Certain conditions must be met for eligibility, chiefly: Total sales of stock to the aforementioned corporate entities during a 12-month period cannot exceed the greater of $1 million, 15% of the issuer's total assets, or 15% of all the outstanding securities of the class of securities being offered. In addition, during any 12-month period, if the sale of securities, including stock options to the aforementioned corporate personnel, exceeds $5 million, the company must provide the employee/investors with additional information on a recurring basis, including risk factors, copies of the plans under which the offerings are made, and certain financial statements.
Small and medium-sized and startup companies often compete for personnel by offering company stock options and stock with their potential for future employee wealth creation. From the perspective of the corporation, there is some research that has linked employee ownership of company stock with increased employee productivity.
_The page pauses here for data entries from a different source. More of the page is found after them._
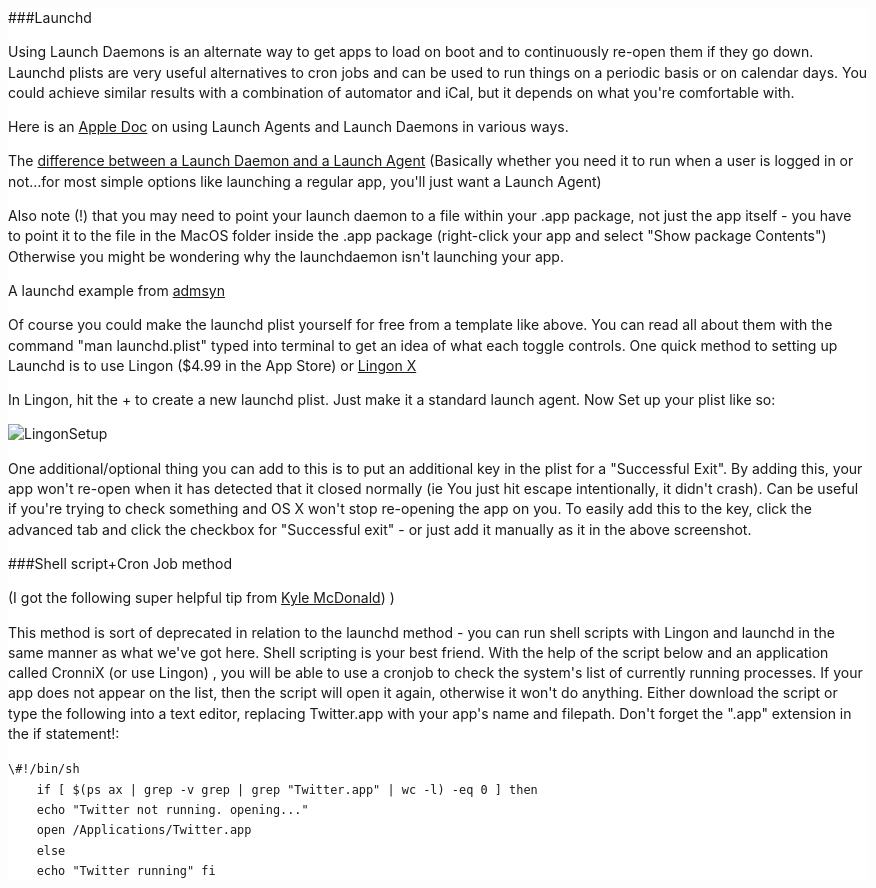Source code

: ###Launchd

Using Launch Daemons is an alternate way to get apps to load on boot and to continuously re-open them if they go down. Launchd plists are very useful alternatives to cron jobs and can be used to run things on a periodic basis or on calendar days. You could achieve similar results with a combination of automator and iCal, but it depends on what you're comfortable with.

Here is an [Apple Doc](http://developer.apple.com/library/mac/#documentation/MacOSX/Conceptual/BPSystemStartup/Chapters/CreatingLaunchdJobs.html) on using Launch Agents and Launch Daemons in various ways.

The [difference between a Launch Daemon and a Launch Agent](http://techjournal.318.com/general-technology/launchdaemons-vs-launchagents/) (Basically whether you need it to run when a user is logged in or not…for most simple options like launching a regular app, you'll just want a Launch Agent)

Also note (!) that you may need to point your launch daemon to a file within your .app package, not just the app itself - you have to point it to the file in the MacOS folder inside the .app package (right-click your app and select "Show package Contents") Otherwise you might be wondering why the launchdaemon isn't launching your app.

A launchd example from [admsyn](https://gist.github.com/4140204)

Of course you could make the launchd plist yourself for free from a template like above. You can read all about them with the command "man launchd.plist" typed into terminal to get an idea of what each toggle controls. One quick method to setting up Launchd is to use Lingon ($4.99 in the App Store) or [Lingon X](http://www.peterborgapps.com/lingon/)


In Lingon, hit the + to create a new launchd plist. Just make it a standard launch agent. Now Set up your plist like so:

![LingonSetup](images/LingonSetup.png)

One additional/optional thing you can add to this is to put an additional key in the plist for a "Successful Exit". By adding this, your app won't re-open when it has detected that it closed normally (ie You just hit escape intentionally, it didn't crash). Can be useful if you're trying to check something and OS X won't stop re-opening the app on you. To easily add this to the key, click the advanced tab and click the checkbox for "Successful exit" - or just add it manually as it in the above screenshot.

###Shell script+Cron Job method

(I got the following super helpful tip from [Kyle McDonald](http://kylemcdonald.net/))
)

This method is sort of deprecated in relation to the launchd method - you can run shell scripts with Lingon and launchd in the same manner as what we've got here. Shell scripting is your best friend. With the help of the script below and an application called CronniX (or use Lingon) , you will be able to use a cronjob to check the system's list of currently running processes. If your app does not appear on the list, then the script will open it again, otherwise it won't do anything. Either download the script or type the following into a text editor, replacing Twitter.app with your app's name and filepath. Don't forget the ".app" extension in the if statement!:

	\#!/bin/sh
		if [ $(ps ax | grep -v grep | grep "Twitter.app" | wc -l) -eq 0 ] then
		echo "Twitter not running. opening..."
		open /Applications/Twitter.app
		else
		echo "Twitter running" fi
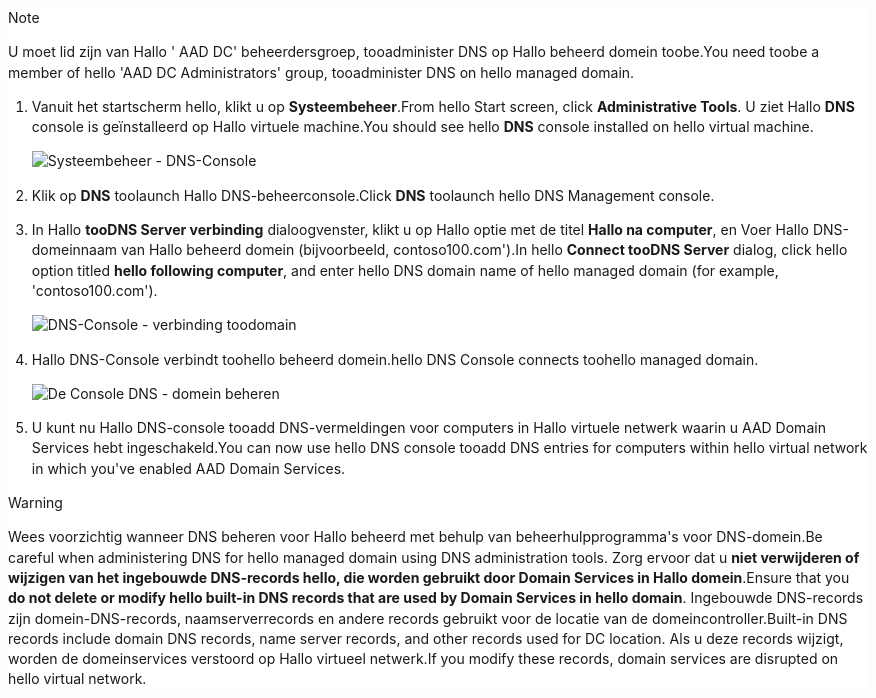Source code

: > [!NOTE]
> <span data-ttu-id="c68e1-154">U moet lid zijn van Hallo ' AAD DC' beheerdersgroep, tooadminister DNS op Hallo beheerd domein toobe.</span><span class="sxs-lookup"><span data-stu-id="c68e1-154">You need toobe a member of hello 'AAD DC Administrators' group, tooadminister DNS on hello managed domain.</span></span>
>
>

1. <span data-ttu-id="c68e1-155">Vanuit het startscherm hello, klikt u op **Systeembeheer**.</span><span class="sxs-lookup"><span data-stu-id="c68e1-155">From hello Start screen, click **Administrative Tools**.</span></span> <span data-ttu-id="c68e1-156">U ziet Hallo **DNS** console is geïnstalleerd op Hallo virtuele machine.</span><span class="sxs-lookup"><span data-stu-id="c68e1-156">You should see hello **DNS** console installed on hello virtual machine.</span></span>

    ![Systeembeheer - DNS-Console](./media/active-directory-domain-services-admin-guide/install-rsat-dns-tools-installed.png)
2. <span data-ttu-id="c68e1-158">Klik op **DNS** toolaunch Hallo DNS-beheerconsole.</span><span class="sxs-lookup"><span data-stu-id="c68e1-158">Click **DNS** toolaunch hello DNS Management console.</span></span>
3. <span data-ttu-id="c68e1-159">In Hallo **tooDNS Server verbinding** dialoogvenster, klikt u op Hallo optie met de titel **Hallo na computer**, en Voer Hallo DNS-domeinnaam van Hallo beheerd domein (bijvoorbeeld, contoso100.com').</span><span class="sxs-lookup"><span data-stu-id="c68e1-159">In hello **Connect tooDNS Server** dialog, click hello option titled **hello following computer**, and enter hello DNS domain name of hello managed domain (for example, 'contoso100.com').</span></span>

    ![DNS-Console - verbinding toodomain](./media/active-directory-domain-services-admin-guide/dns-console-connect-to-domain.png)
4. <span data-ttu-id="c68e1-161">Hallo DNS-Console verbindt toohello beheerd domein.</span><span class="sxs-lookup"><span data-stu-id="c68e1-161">hello DNS Console connects toohello managed domain.</span></span>

    ![De Console DNS - domein beheren](./media/active-directory-domain-services-admin-guide/dns-console-managed-domain.png)
5. <span data-ttu-id="c68e1-163">U kunt nu Hallo DNS-console tooadd DNS-vermeldingen voor computers in Hallo virtuele netwerk waarin u AAD Domain Services hebt ingeschakeld.</span><span class="sxs-lookup"><span data-stu-id="c68e1-163">You can now use hello DNS console tooadd DNS entries for computers within hello virtual network in which you've enabled AAD Domain Services.</span></span>

> [!WARNING]
> <span data-ttu-id="c68e1-164">Wees voorzichtig wanneer DNS beheren voor Hallo beheerd met behulp van beheerhulpprogramma's voor DNS-domein.</span><span class="sxs-lookup"><span data-stu-id="c68e1-164">Be careful when administering DNS for hello managed domain using DNS administration tools.</span></span> <span data-ttu-id="c68e1-165">Zorg ervoor dat u **niet verwijderen of wijzigen van het ingebouwde DNS-records hello, die worden gebruikt door Domain Services in Hallo domein**.</span><span class="sxs-lookup"><span data-stu-id="c68e1-165">Ensure that you **do not delete or modify hello built-in DNS records that are used by Domain Services in hello domain**.</span></span> <span data-ttu-id="c68e1-166">Ingebouwde DNS-records zijn domein-DNS-records, naamserverrecords en andere records gebruikt voor de locatie van de domeincontroller.</span><span class="sxs-lookup"><span data-stu-id="c68e1-166">Built-in DNS records include domain DNS records, name server records, and other records used for DC location.</span></span> <span data-ttu-id="c68e1-167">Als u deze records wijzigt, worden de domeinservices verstoord op Hallo virtueel netwerk.</span><span class="sxs-lookup"><span data-stu-id="c68e1-167">If you modify these records, domain services are disrupted on hello virtual network.</span></span>
>
>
Intended to reduce the number of companies hitting the $5 million threshold, S. 488, as reported by the Senate Banking, Housing, and Urban Affairs Committee on March 13, 2017, and H.R. 1343, as
reported by the House Financial Services Committee on March 29, 2017, would increase the amount of aggregate securities sales to corporate personnel over any 12-month period from $5 million to $10 million before the additional disclosure requirement is triggered. They would also require the SEC to index the new figure for inflation every five years. In the 114th Congress, similar language passed the House in Title I of H.R. 1675.
Supportive arguments for
the bills often made by the United States Chamber of Commerce, a major business trade group, include that they would (1) encourage more privately held companies to provide company stock to their employees, as many are reportedly wary that rival firms could exploit the information (e.g., trade secrets); and (2) better align the $5 million figure (established in 1999) with its current value after adjusting for inflation. In addition, the generally pro-investor and H.R. 1343 would not affect "mom and pop" retail investors outside of the companies, since companies with Rule 701 exemptions can only issue stock to company-affiliated personnel.
By contrast, critics
of the bill have testified that (1) Rule 701 was solely intended for small startups and that by expanding the securities sales cap to $10 million, larger corporate issuers would be included under the rule, enabling them to deny their employee-investors corporate disclosures generally available to other investors; (2) the bills could expand the number of employee-investors subject to the non-disclosure regime, potentially limiting their ability to understand the often risky nature of such stocks, while at times being subject to employer pressure to purchase them; and (3) the legislation could result in more employees having concentrated amounts of employer-only stock, which flies in the face of conventional strategies of portfolio diversification to mitigate investment risk.